### Supplied information
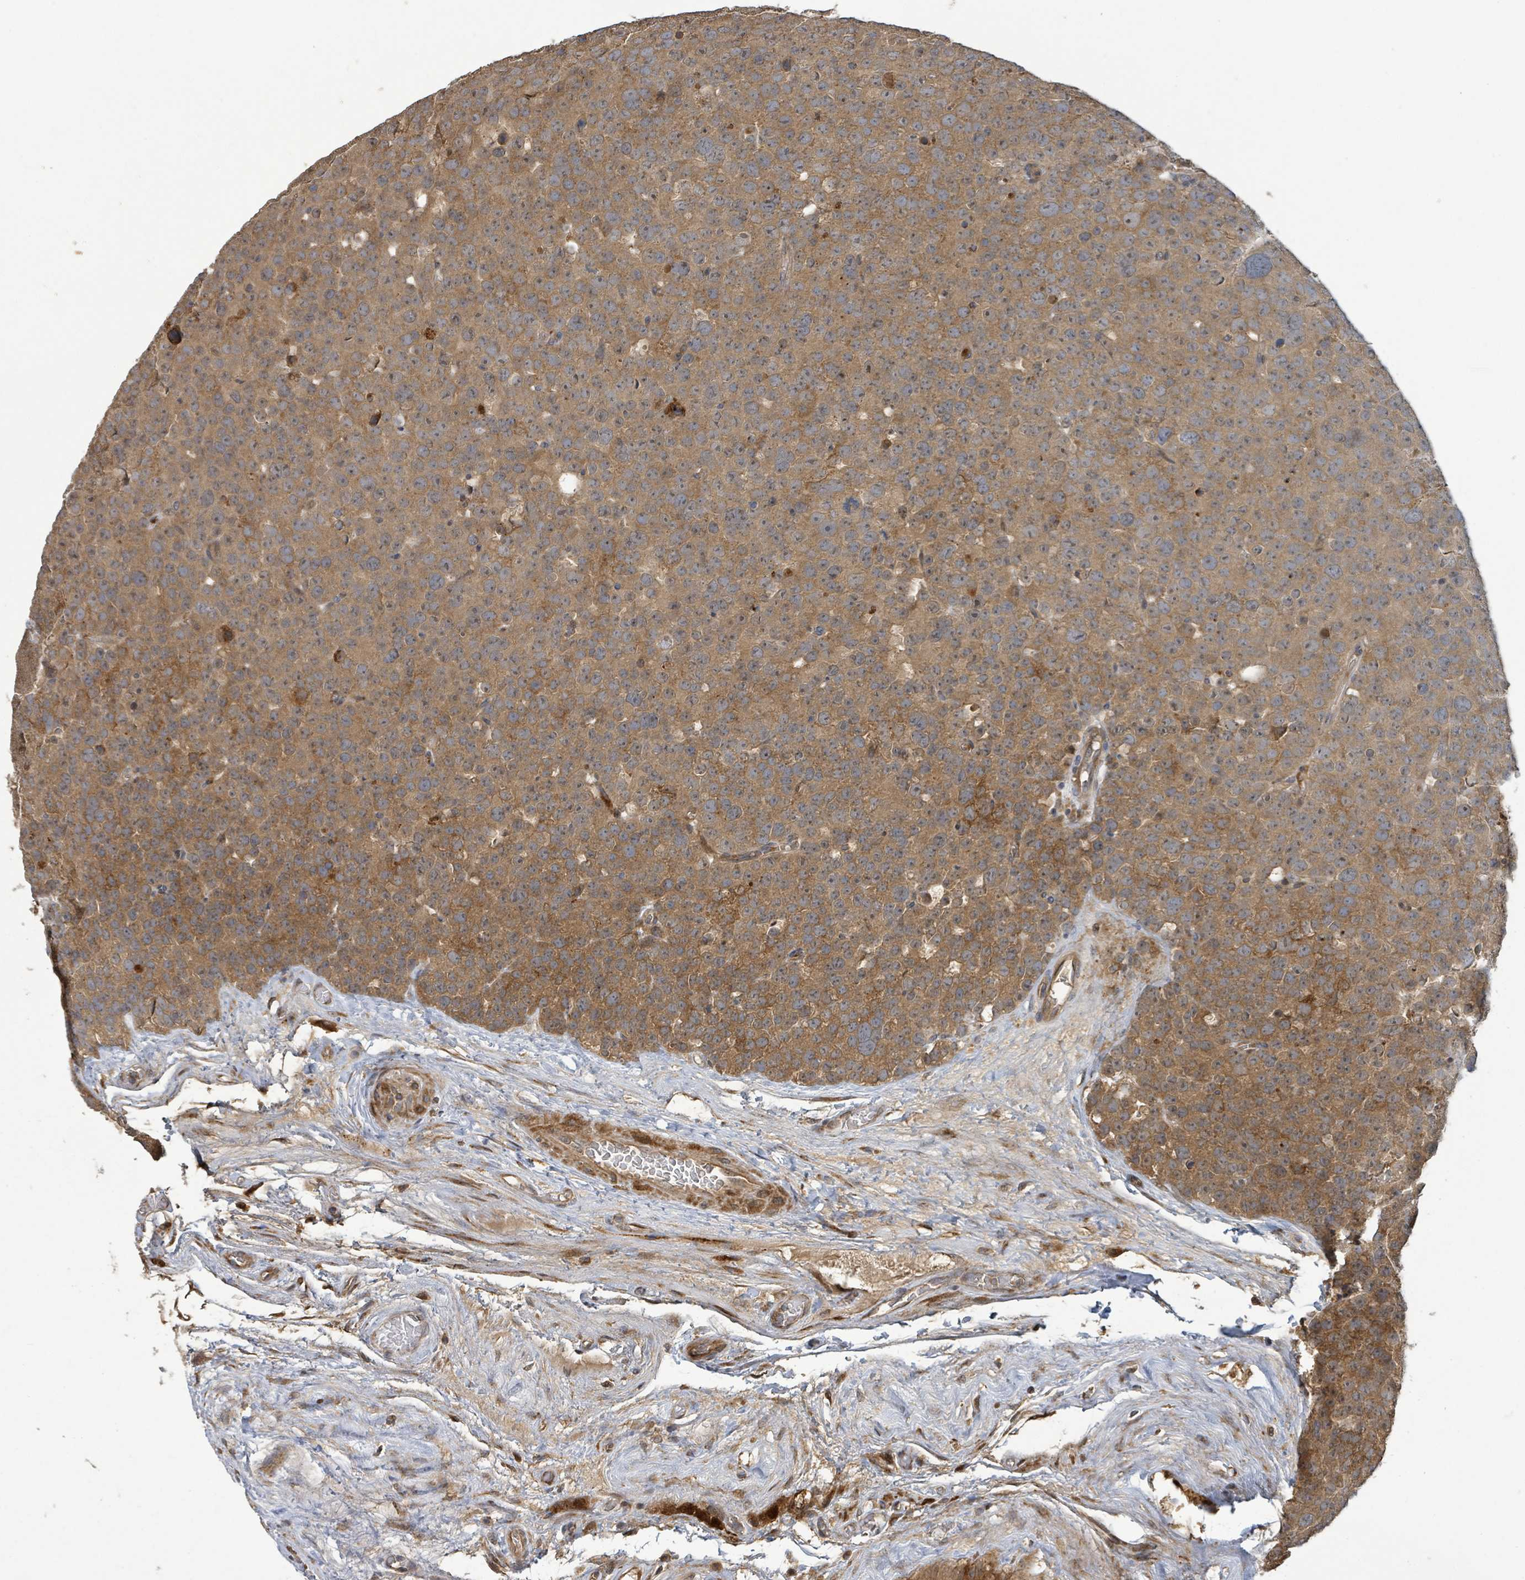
{"staining": {"intensity": "moderate", "quantity": ">75%", "location": "cytoplasmic/membranous"}, "tissue": "testis cancer", "cell_type": "Tumor cells", "image_type": "cancer", "snomed": [{"axis": "morphology", "description": "Seminoma, NOS"}, {"axis": "topography", "description": "Testis"}], "caption": "Immunohistochemical staining of testis seminoma exhibits medium levels of moderate cytoplasmic/membranous positivity in about >75% of tumor cells. The staining was performed using DAB (3,3'-diaminobenzidine), with brown indicating positive protein expression. Nuclei are stained blue with hematoxylin.", "gene": "STARD4", "patient": {"sex": "male", "age": 71}}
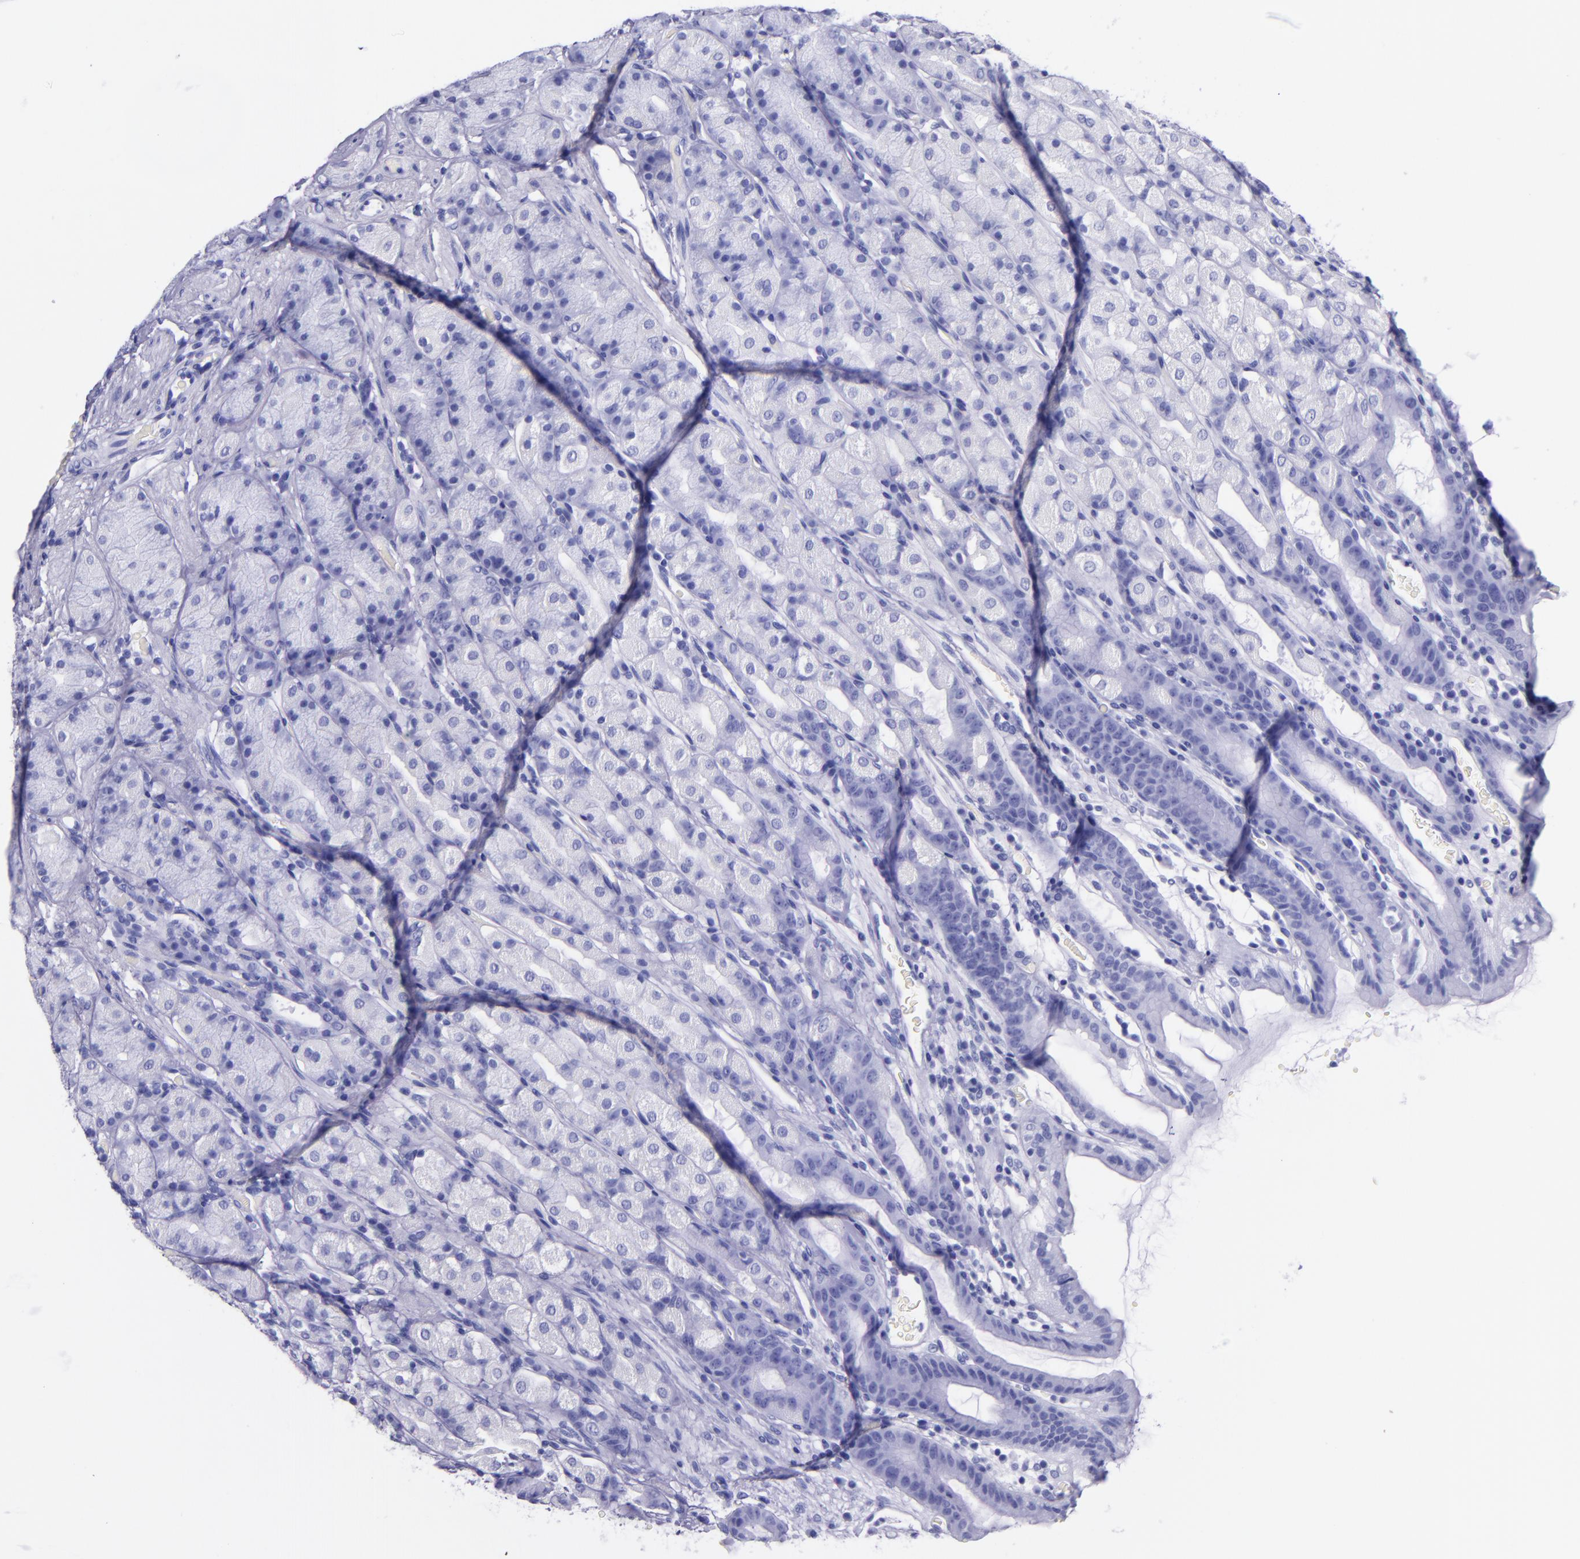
{"staining": {"intensity": "negative", "quantity": "none", "location": "none"}, "tissue": "stomach", "cell_type": "Glandular cells", "image_type": "normal", "snomed": [{"axis": "morphology", "description": "Normal tissue, NOS"}, {"axis": "topography", "description": "Stomach, upper"}], "caption": "Normal stomach was stained to show a protein in brown. There is no significant positivity in glandular cells. The staining is performed using DAB (3,3'-diaminobenzidine) brown chromogen with nuclei counter-stained in using hematoxylin.", "gene": "KRT4", "patient": {"sex": "male", "age": 68}}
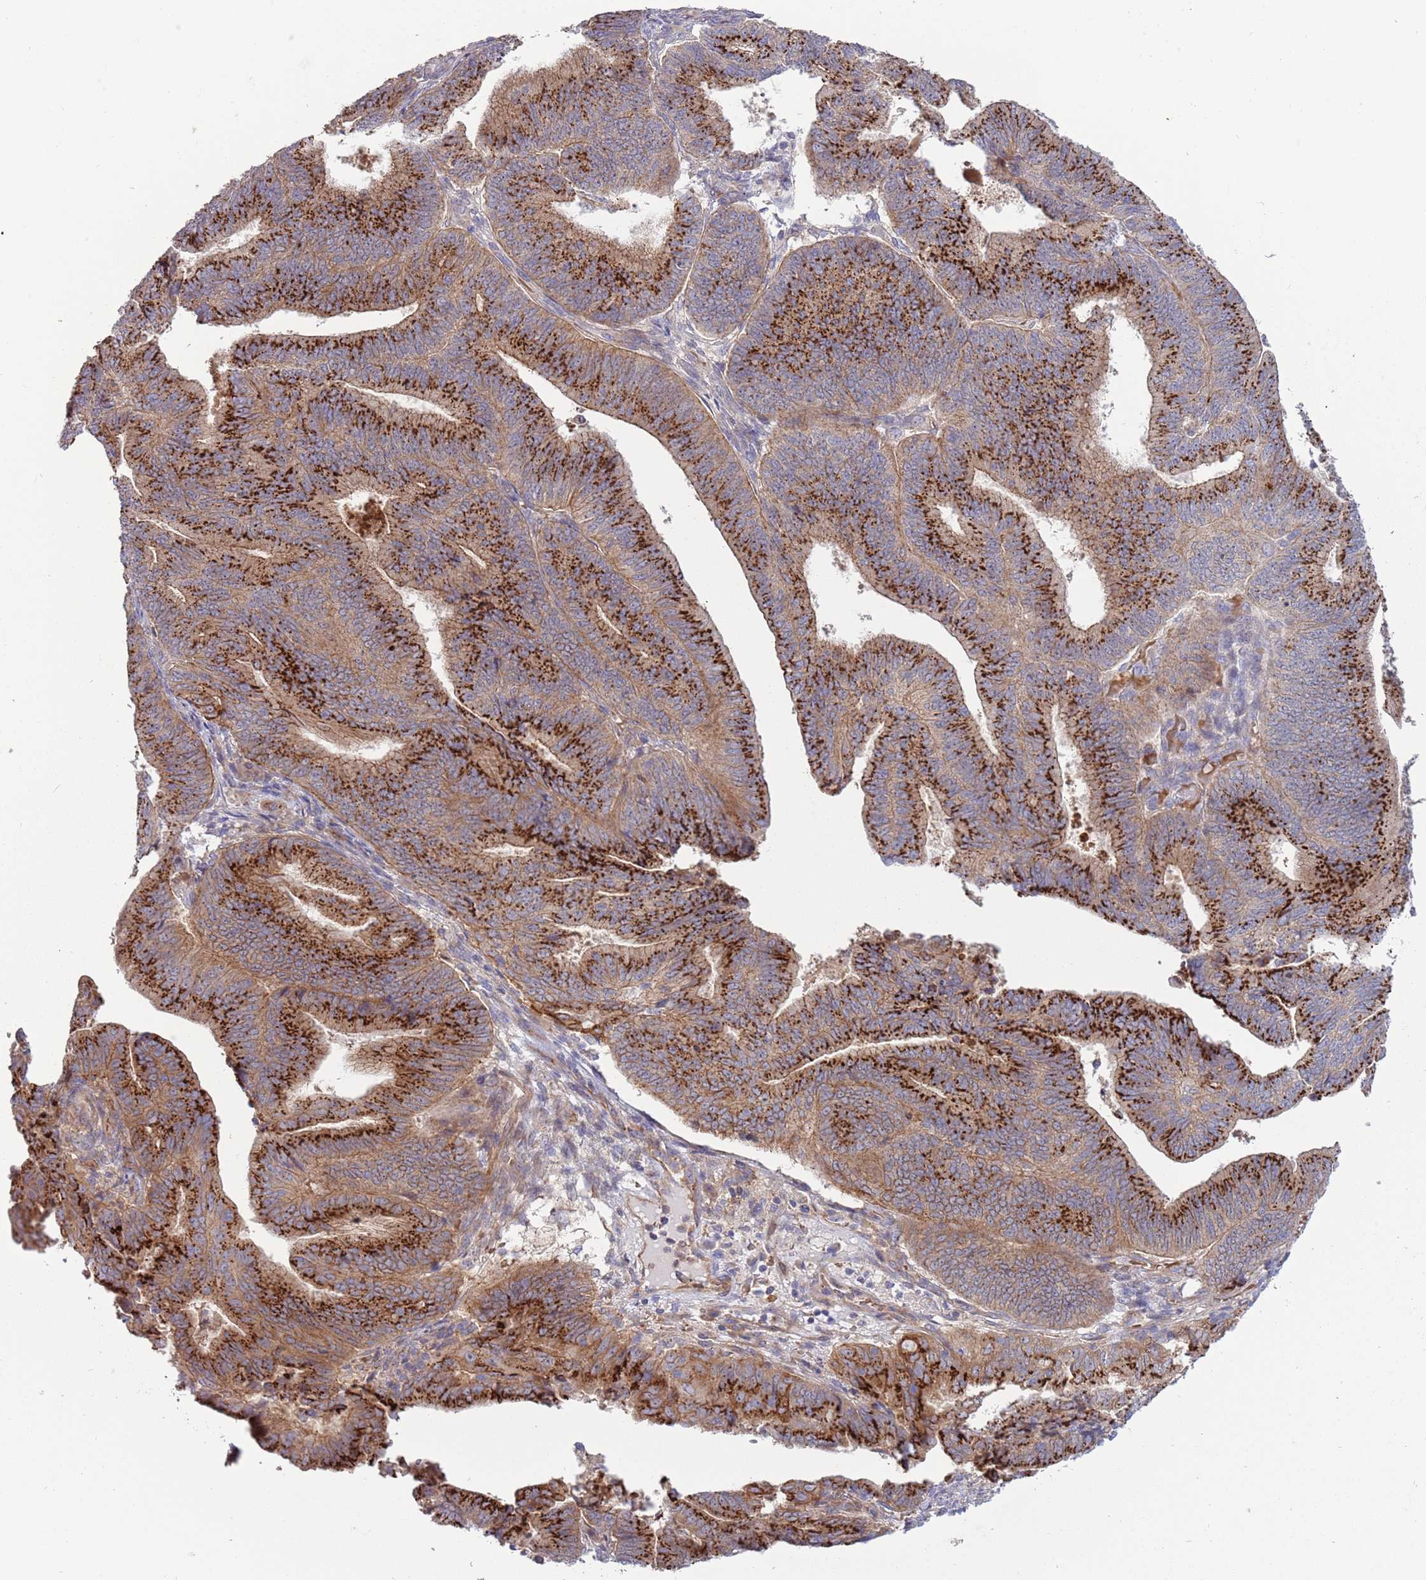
{"staining": {"intensity": "strong", "quantity": ">75%", "location": "cytoplasmic/membranous"}, "tissue": "endometrial cancer", "cell_type": "Tumor cells", "image_type": "cancer", "snomed": [{"axis": "morphology", "description": "Adenocarcinoma, NOS"}, {"axis": "topography", "description": "Endometrium"}], "caption": "Human endometrial cancer stained with a brown dye shows strong cytoplasmic/membranous positive positivity in about >75% of tumor cells.", "gene": "ITGB6", "patient": {"sex": "female", "age": 70}}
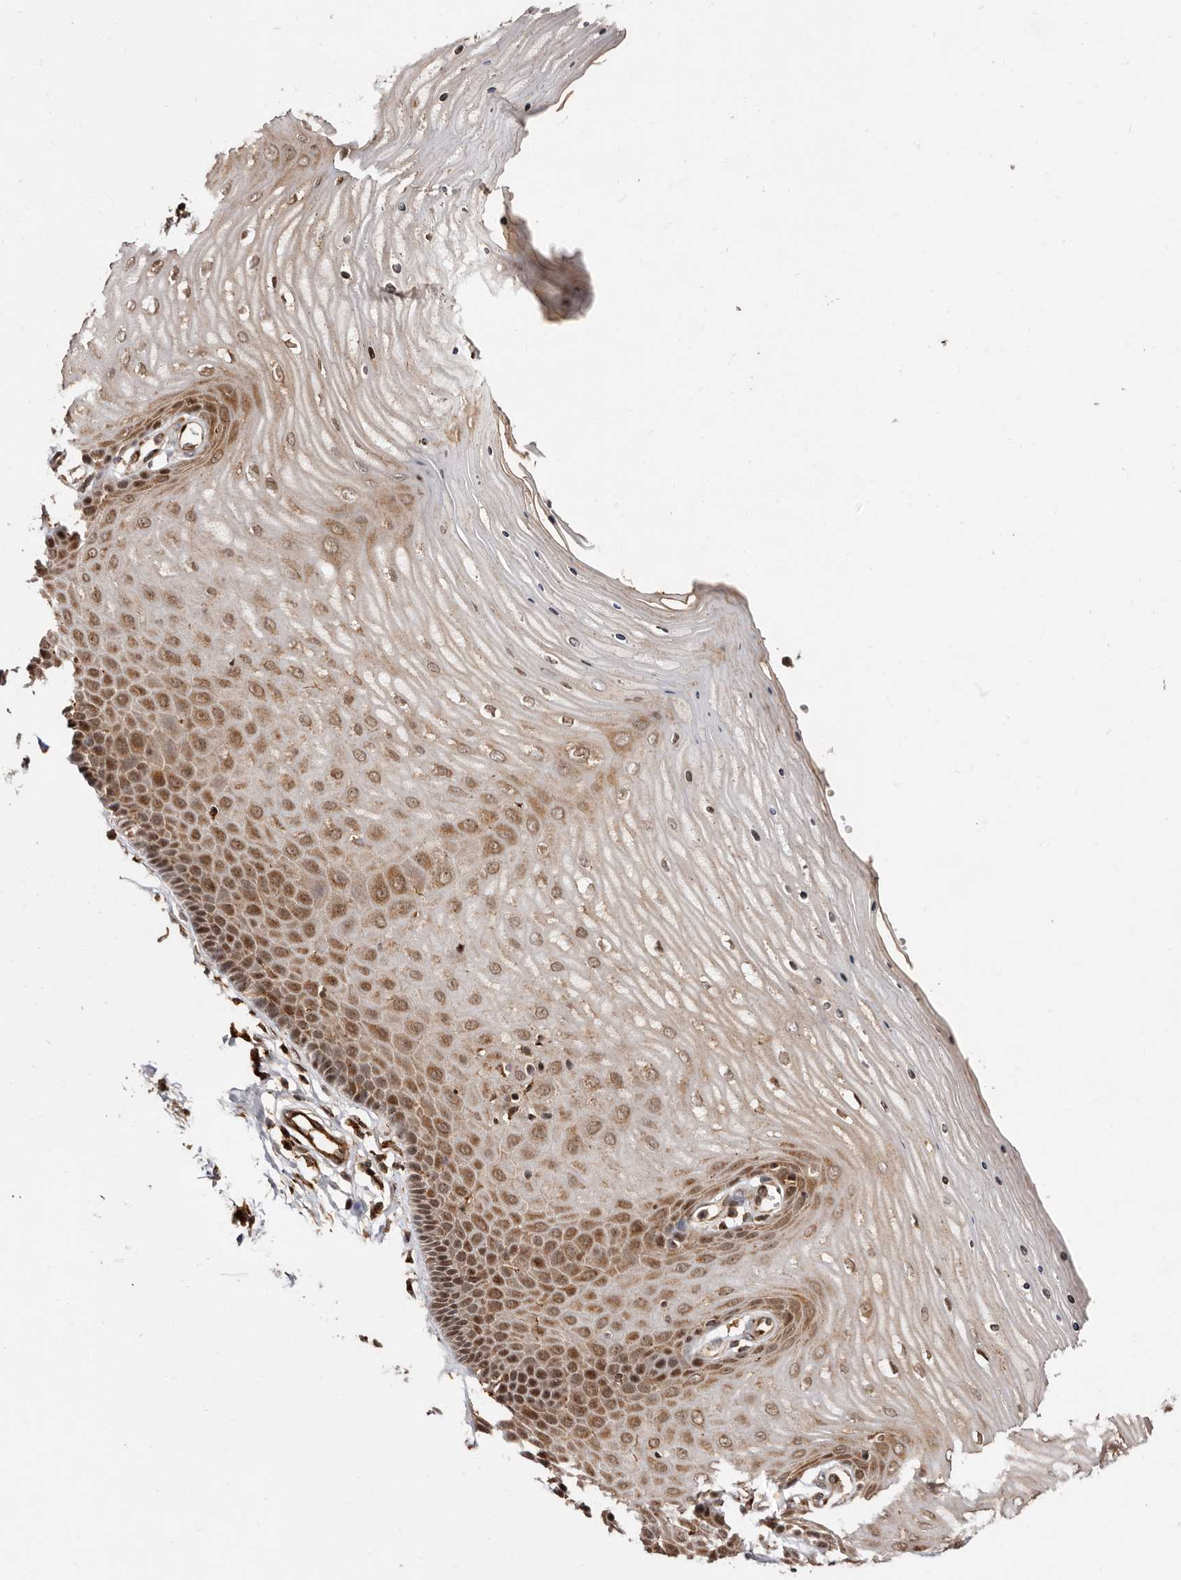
{"staining": {"intensity": "strong", "quantity": ">75%", "location": "cytoplasmic/membranous"}, "tissue": "cervix", "cell_type": "Glandular cells", "image_type": "normal", "snomed": [{"axis": "morphology", "description": "Normal tissue, NOS"}, {"axis": "topography", "description": "Cervix"}], "caption": "A photomicrograph of cervix stained for a protein reveals strong cytoplasmic/membranous brown staining in glandular cells. Nuclei are stained in blue.", "gene": "GPR27", "patient": {"sex": "female", "age": 55}}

### Brief
Write out the listing above in full, word for word, with no pictures.

### Response area
{"staining": {"intensity": "moderate", "quantity": ">75%", "location": "cytoplasmic/membranous"}, "tissue": "testis cancer", "cell_type": "Tumor cells", "image_type": "cancer", "snomed": [{"axis": "morphology", "description": "Seminoma, NOS"}, {"axis": "topography", "description": "Testis"}], "caption": "Immunohistochemical staining of testis seminoma exhibits medium levels of moderate cytoplasmic/membranous positivity in about >75% of tumor cells. The staining was performed using DAB (3,3'-diaminobenzidine), with brown indicating positive protein expression. Nuclei are stained blue with hematoxylin.", "gene": "STARD4", "patient": {"sex": "male", "age": 71}}
{"staining": {"intensity": "negative", "quantity": "none", "location": "none"}, "tissue": "stomach", "cell_type": "Glandular cells", "image_type": "normal", "snomed": [{"axis": "morphology", "description": "Normal tissue, NOS"}, {"axis": "topography", "description": "Stomach, upper"}], "caption": "Normal stomach was stained to show a protein in brown. There is no significant positivity in glandular cells. The staining is performed using DAB (3,3'-diaminobenzidine) brown chromogen with nuclei counter-stained in using hematoxylin.", "gene": "KRT4", "patient": {"sex": "male", "age": 68}}
{"staining": {"intensity": "strong", "quantity": ">75%", "location": "cytoplasmic/membranous"}, "tissue": "endometrial cancer", "cell_type": "Tumor cells", "image_type": "cancer", "snomed": [{"axis": "morphology", "description": "Adenocarcinoma, NOS"}, {"axis": "topography", "description": "Endometrium"}], "caption": "Human endometrial cancer stained with a brown dye shows strong cytoplasmic/membranous positive positivity in about >75% of tumor cells.", "gene": "ITGB6", "patient": {"sex": "female", "age": 70}}
{"staining": {"intensity": "strong", "quantity": ">75%", "location": "cytoplasmic/membranous"}, "tissue": "cervix", "cell_type": "Glandular cells", "image_type": "normal", "snomed": [{"axis": "morphology", "description": "Normal tissue, NOS"}, {"axis": "topography", "description": "Cervix"}], "caption": "A photomicrograph of cervix stained for a protein reveals strong cytoplasmic/membranous brown staining in glandular cells. Nuclei are stained in blue.", "gene": "GPR27", "patient": {"sex": "female", "age": 55}}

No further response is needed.